I went back to looking at the fire. “They’re not good stories.”
“Good?”
“Happy.”
“Oh.” She shifted and warmed up both of our drinks with straight rum. “Do I seem like the kind of person who only wants to hear happy stories?”
“Maybe not, but I’m not sure I want to be the one to tell you the sad ones.” She held on to my glass and wouldn’t let me have it. I laughed. “All right, you’ve broken me.” I took a sip of the almost straight rum and thought back, remembering the heat. “In January of ’68, I was assigned as a liaison to the 379th Air Police Squadron, 379th Combat Support Group, NCOIC Air Police Investigations. A number of Corps personnel were shuttled in and out of Tan Son Nhut Air Force Base, and a lot of them were turning up self-medicated.”
“So the air force called in the marines?”
“Oh, no, not at all. They didn’t want me there, but the Marine Corps Provost Marshall’s office did. They saw it as a wonderful opportunity for me to get some on-the-job training from the investigative operations officer there who was career air force and who consequently hated my guts because I was a marine.”
“Nobody told him we were fighting the North Vietnamese?”
“Only as a secondary front.” I laughed a little at the absurdity of the situation long passed. “I was assigned to him, but I wasn’t particularly one of his. I broke up a lot of fights, patrolled a lot of outlying areas, like Laos and Cambodia…”
“You’re joking?”
“Yep, but I did get to meet Martha Raye.” This time she laughed, hard. “Don’t get me wrong, a lot of the air police I worked with were the best, but they were overworked, and sometimes it helps to have a new set of eyes come in from outside. The Vietnamese were selling it right on the base in exchange for black market items from the PX. There were an awful lot of Vietnamese military police involved as ring leaders. I tracked the problem back to air force personnel.”
“They must have really loved you for that.”
“Semper Fi.”
“What else? You said there were a couple of cases?”
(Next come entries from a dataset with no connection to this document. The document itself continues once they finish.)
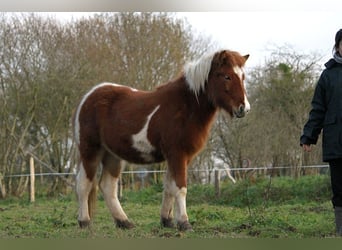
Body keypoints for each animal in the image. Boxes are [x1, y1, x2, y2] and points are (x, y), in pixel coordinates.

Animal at [73, 49, 250, 231]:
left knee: (108, 186)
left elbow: (169, 187)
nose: (243, 108)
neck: (186, 106)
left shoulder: (179, 157)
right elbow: (180, 188)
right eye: (226, 76)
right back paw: (84, 221)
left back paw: (124, 222)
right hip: (90, 151)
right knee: (84, 184)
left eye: (243, 76)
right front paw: (184, 222)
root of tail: (89, 97)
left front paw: (167, 220)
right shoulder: (177, 154)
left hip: (113, 155)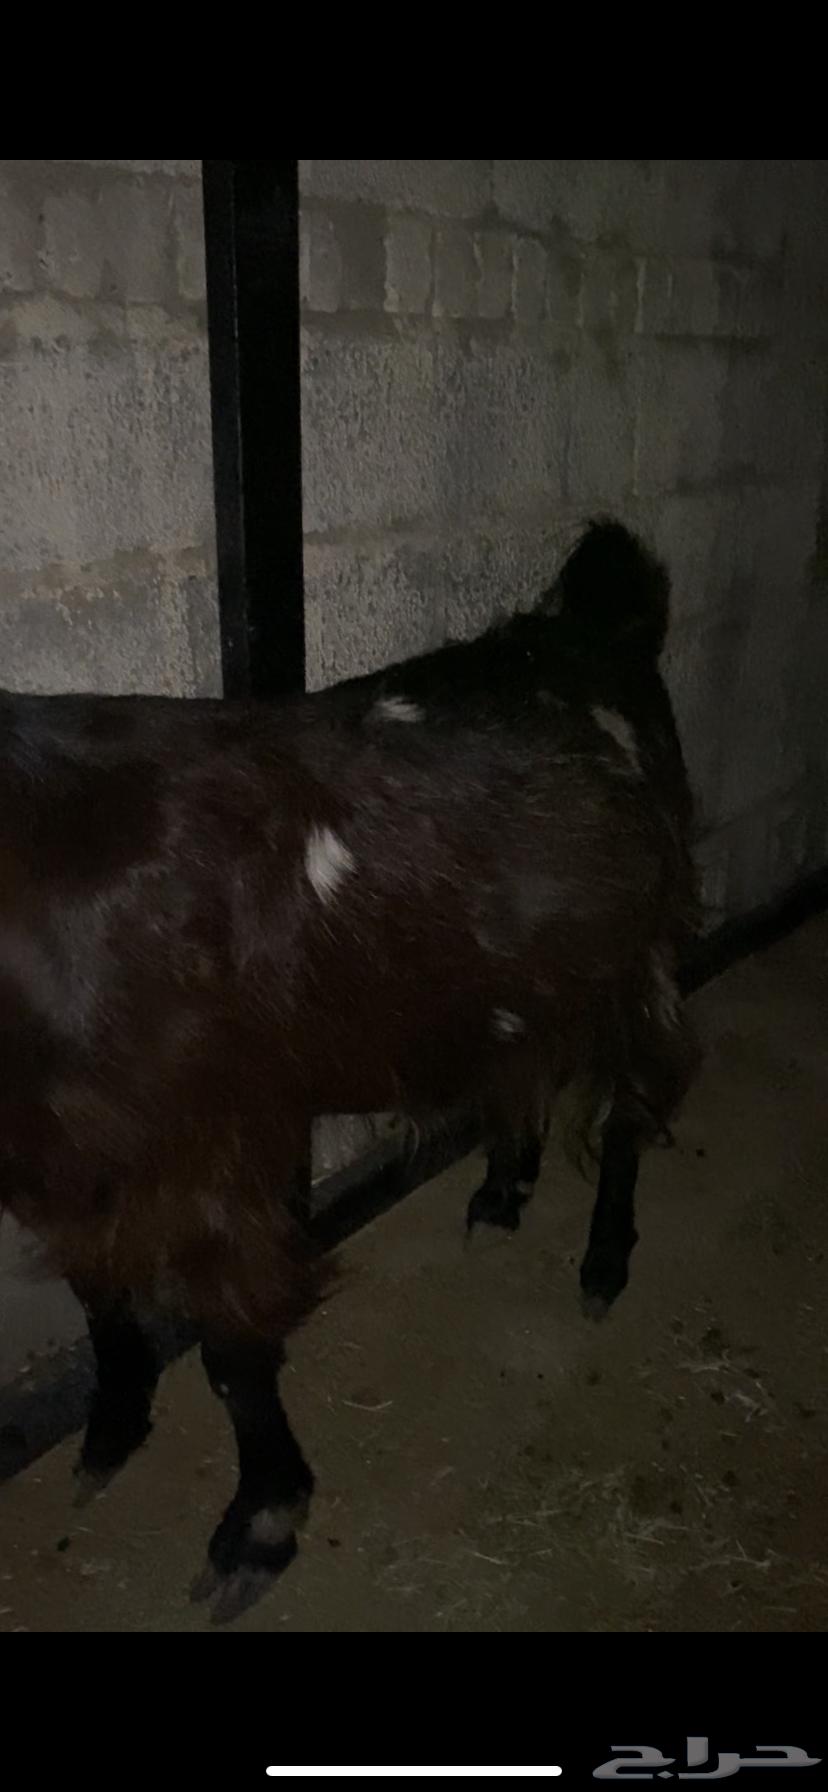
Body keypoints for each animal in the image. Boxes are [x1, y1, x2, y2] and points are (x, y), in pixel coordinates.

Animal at [0, 520, 698, 1620]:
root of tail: (587, 617)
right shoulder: (58, 1146)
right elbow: (95, 1287)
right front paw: (112, 1429)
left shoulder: (206, 1135)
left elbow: (234, 1350)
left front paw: (259, 1528)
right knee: (523, 1063)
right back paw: (502, 1191)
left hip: (640, 951)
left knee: (630, 1106)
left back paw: (603, 1260)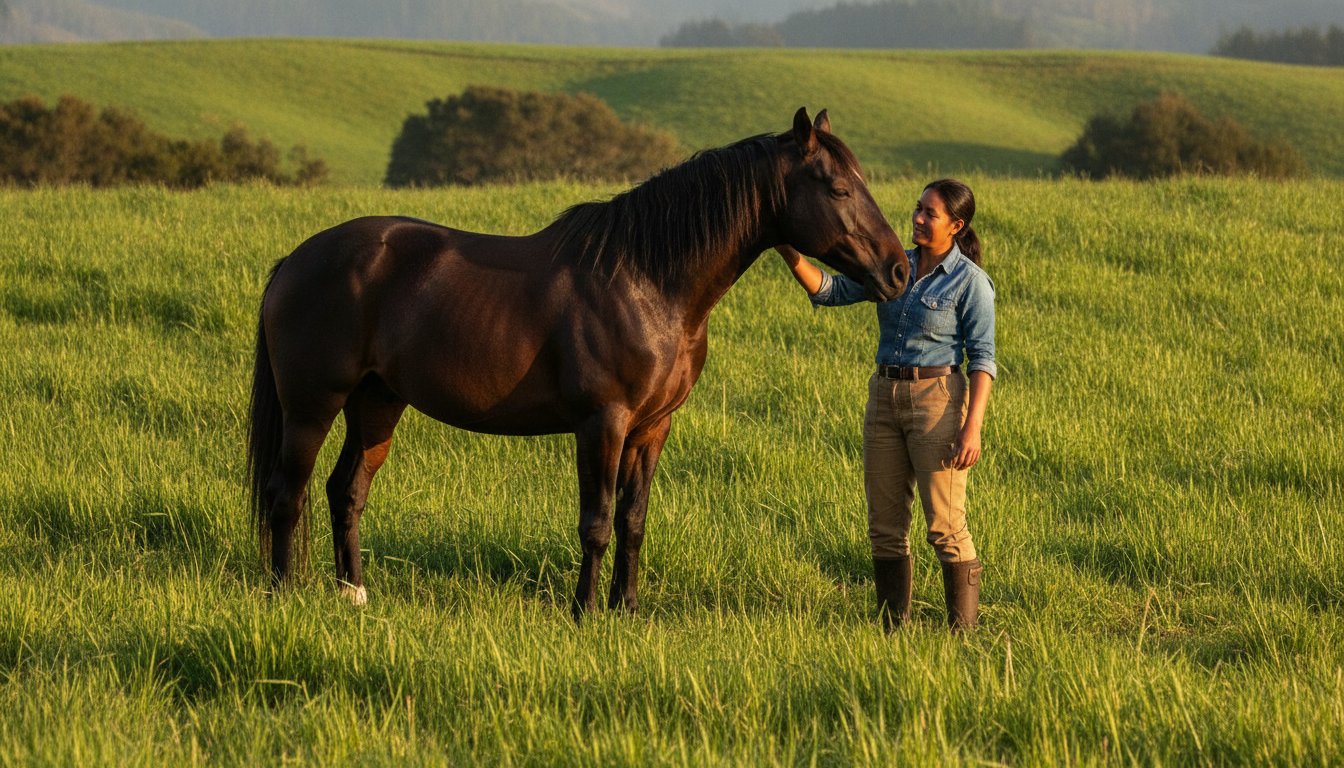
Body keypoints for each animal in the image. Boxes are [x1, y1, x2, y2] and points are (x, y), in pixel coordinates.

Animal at [247, 107, 910, 618]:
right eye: (839, 189)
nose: (899, 269)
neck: (647, 282)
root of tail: (295, 261)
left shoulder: (652, 428)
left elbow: (632, 521)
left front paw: (628, 608)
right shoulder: (603, 423)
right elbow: (595, 520)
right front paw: (585, 611)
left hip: (378, 402)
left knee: (346, 491)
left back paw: (353, 595)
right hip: (311, 407)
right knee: (287, 494)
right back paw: (284, 595)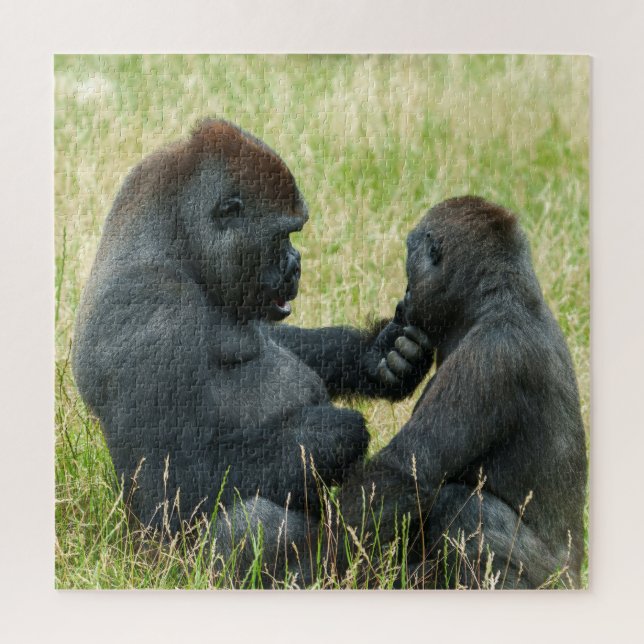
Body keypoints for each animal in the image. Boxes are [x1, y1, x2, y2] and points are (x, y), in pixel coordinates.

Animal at [72, 119, 431, 584]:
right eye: (283, 235)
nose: (296, 265)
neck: (176, 241)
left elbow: (283, 342)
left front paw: (381, 355)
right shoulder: (154, 309)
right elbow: (175, 484)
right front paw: (332, 434)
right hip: (160, 567)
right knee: (249, 519)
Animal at [338, 196, 587, 589]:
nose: (404, 297)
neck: (499, 297)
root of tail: (576, 575)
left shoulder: (491, 356)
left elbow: (405, 472)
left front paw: (310, 560)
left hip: (551, 582)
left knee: (464, 506)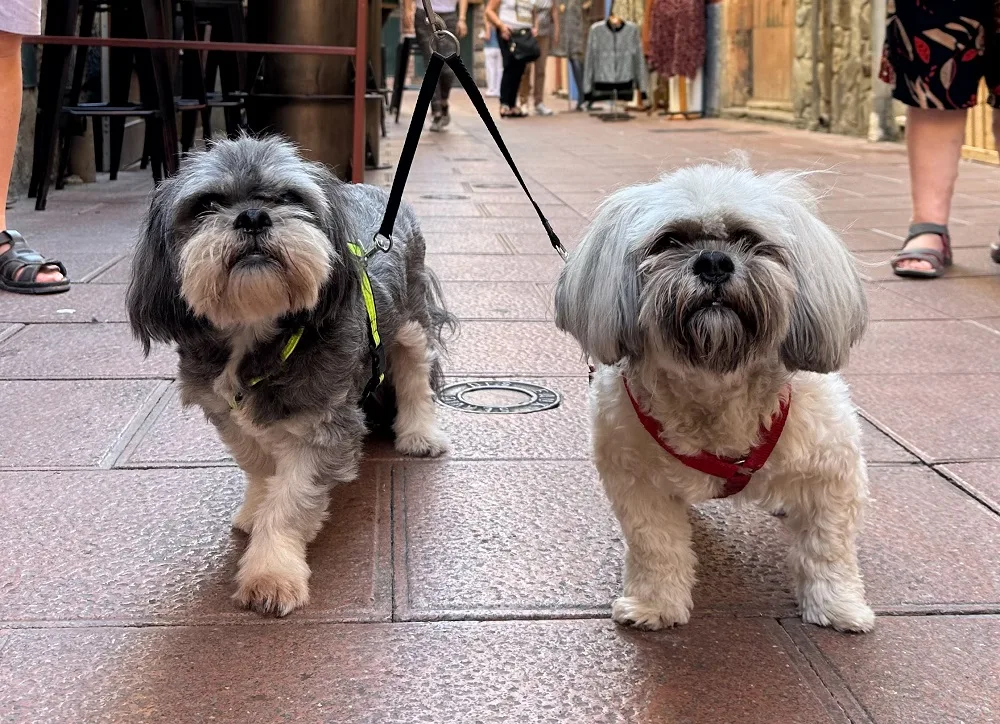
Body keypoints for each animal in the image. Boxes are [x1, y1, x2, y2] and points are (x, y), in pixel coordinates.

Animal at [127, 136, 456, 616]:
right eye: (207, 204)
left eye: (287, 197)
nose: (252, 216)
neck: (255, 331)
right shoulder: (226, 413)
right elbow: (261, 470)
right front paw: (256, 510)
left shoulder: (324, 426)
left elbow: (290, 501)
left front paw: (271, 572)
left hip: (409, 321)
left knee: (415, 376)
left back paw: (418, 434)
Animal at [556, 161, 876, 632]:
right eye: (669, 241)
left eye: (749, 238)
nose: (712, 261)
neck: (715, 385)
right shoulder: (637, 482)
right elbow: (656, 546)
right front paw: (655, 603)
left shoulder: (832, 474)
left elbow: (826, 549)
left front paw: (837, 606)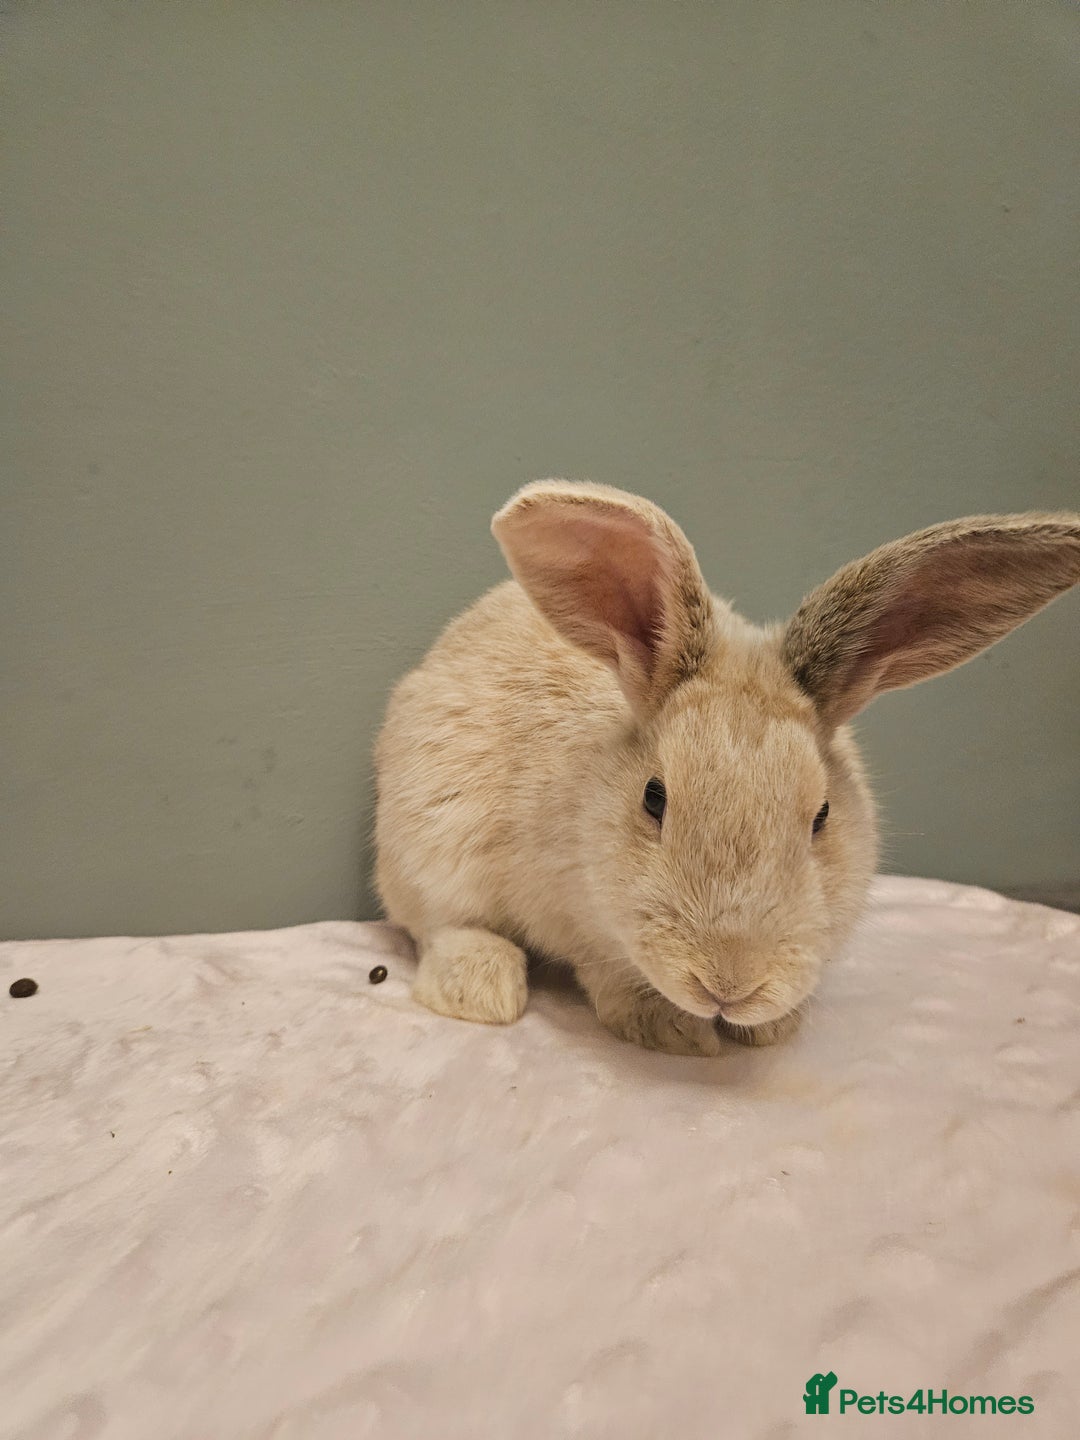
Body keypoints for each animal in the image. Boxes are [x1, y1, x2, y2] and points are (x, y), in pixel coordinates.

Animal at [374, 481, 1080, 1056]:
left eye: (822, 817)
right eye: (654, 798)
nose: (730, 987)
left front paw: (770, 1028)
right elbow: (608, 973)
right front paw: (673, 1030)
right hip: (425, 848)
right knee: (442, 925)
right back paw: (483, 988)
“Yep, I did.” I took another hit from my drink and rested it on my knee; the plain rum with the sugar remnants and cinnamon sticks was surprisingly good. “There was this prostitute that was killed off base. We really didn’t have any jurisdiction, but I made a personal campaign out of it.”
She put her hand out and rested it along the back of the sofa near my shoulder. “How have you survived, doing this for so long? I mean, you still care.” Her eyes closed a little like they did. “Do most guys still care after thirty years in this line of work?”
I thought for a moment. “No, I don’t think they can afford it. Nobody makes an emotional bulletproof vest, so you just have to carry the shrapnel around with you.”
It took her a long time to respond. “You must be tough.”
I turned and looked at her. “No, I’m not. It’s one of my secret weapons.” She smiled. “There was this prostitute in the village up near Hotel California, this old French fort where they housed an RVAN company at the northernmost tip of Tan Son Nhut Air Base. It looked like something out of Beau Geste. It had twenty-foot walls that were three-feet thick, whitewashed concrete that formed a perfect rectangle. It had solid iron gates that shut the arched doorways into this huge courtyard with all these smaller cubicles. There was a small village out past the fence line, a civilian mortuary, and a cemetery with thousands of little white headstones…”
I thought back as I told the story, and it was amazing how all the details were still there, like some carefully packed footlocker that had withstood the consistent inspection of time. “Her name was Mai-Kim, and I met her over Tiger beers in the village at the Boy-Howdy Beau-Coups Good Times Lounge. They told us not to drink the water, so I didn’t… habitually.”